The year is 1974. The first cricket test of the Australian summer is about to get under way at the Gabba ground in Brisbane, with England defending the Ashes. Ray Illingworth, the victorious England captain on the previous tour, has set the tone by channelling Lance-Corporal Jones from Dad’s Army: the Aussies talk a good game, he says, but they don’t like it up ’em.
In the home dressing room captain Ian Chappell is leading a strategy and tactics session, outlining specific plans to combat each English batsman and bowler. He starts with their batsmen: “Amiss,” he says. “Bounce the c—.”
(By “bounce” he means deliver a barrage of bouncers, fast, short-pitched deliveries that rear up head high. Remember in those days there were no protective helmets or restrictions on the number of bouncers per over. Remember, too, that Australia had at its disposal possibly the most frightening fast-bowling combination of all time in the form of Dennis Lillee and Jeff Thomson. “Ashes to ashes, dust to dust,” went the chant. “If Lillee doesn’t get you, Thommo must. By “c—” he means English person.)
“Luckhurst,” continues Chappell, “bounce the c—. Edrich: bounce the c—.” And so on, all the way down the English batting list.
The English bowlers are then subjected to analytical scrutiny. “Hendrick: slog the c—. Willis: slog the c—.” Chappell gets to left-arm spinner Derek Underwood. “Underwood.” Long pause. “This bloke can bowl.” Another long pause. “Ah, f— it, slog the c—.”
England were destroyed. Sports writing abounds with military metaphors, but this one isn’t entirely hyperbolic. In its review of the series, the cricketer’s bible, Wisden, declared: “Never in the 98 years of test cricket have batsmen been so grievously bruised and battered by ferocious, short-pitched balls.”
Chappell didn’t invent the Australian formula of attacking batting and hostile fast bowling backed up by predatory close catching and a “take no prisoners” attitude, but he took it to a whole new level, while simultaneously getting a larrikin kick from convincing traditionalists the cricketing barbarians were at the gate.
Successive Australian teams have followed the Chappell blueprint, sometimes to their administrators’ discomfort. Consciously or not, captains such as Allan Border and Steve Waugh have modelled themselves on Chappell, even if the Chappell-era term “sledging” (meaning verbal abuse of opponents) has been replaced with the pseudo-scientific “mental disintegration”.
We like to believe that inside every bully there’s a coward, but Chappell was fearlessly confrontational.

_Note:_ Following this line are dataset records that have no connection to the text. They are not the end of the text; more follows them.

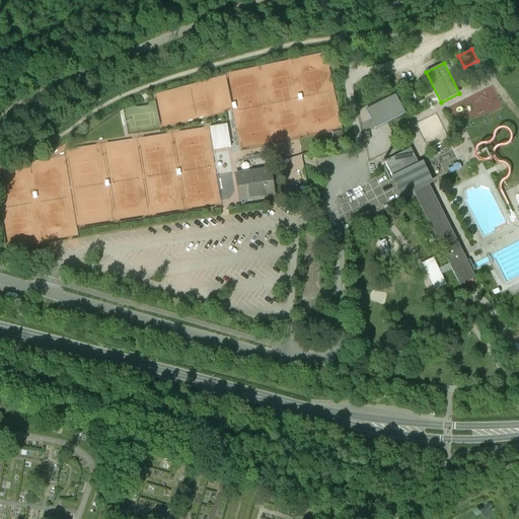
[(418,103),(423,100),(418,89),(413,92),(418,103)]
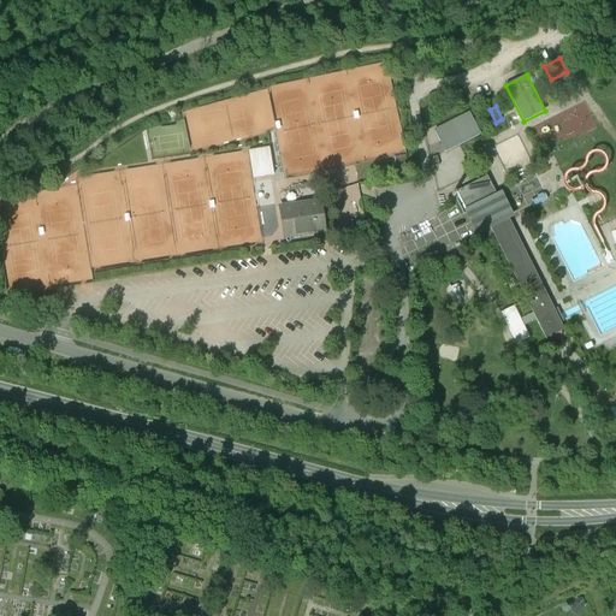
[(468,114),(434,131),(445,153),(479,135),(468,114)]
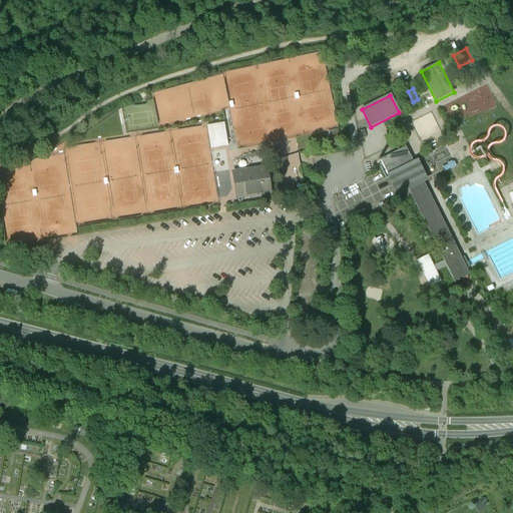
[(206,125),(210,148),(227,145),(223,122),(206,125)]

Little wonder: when he was 10 he was drafted into his father’s Adelaide club side to cover for a no-show and held out against the opposition’s fast bowlers for 45 minutes; rather than pat the boy on the back, his father chided him for backing away from a short one.
When Chappell became a broadcaster and journalist, he didn’t hesitate to denounce his brother Greg, who succeeded him as captain, over the infamous underarm incident, or to criticise the towering figure of Sir Donald Bradman, which amounts to lese-majeste, if not heresy, across the Tasman. Latterly he has been an outspoken critic of his Government’s treatment of asylum seekers.
These days Chappell is part of the Channel 9 commentary team. (For some reason gifted mimic Billy Birmingham of 12th Man fame cannot nail his voice and delivery.)
Although the Australian team now taking on the Black Caps pale in comparison with the juggernaut Chappell unleashed, they will strive to live up to the legacy. The baggy green cap means as much to Australians as the black jersey does to Kiwis.
But Chappell’s influence may extend to the Black Caps. New Zealand coach John Wright is a friend and admirer, and he acknowledged Chappell as an invaluable source of advice when Wright was coach of India. And by Chappell’s own admission, the day he retired he ceased to give a damn about the outcome of cricket matches.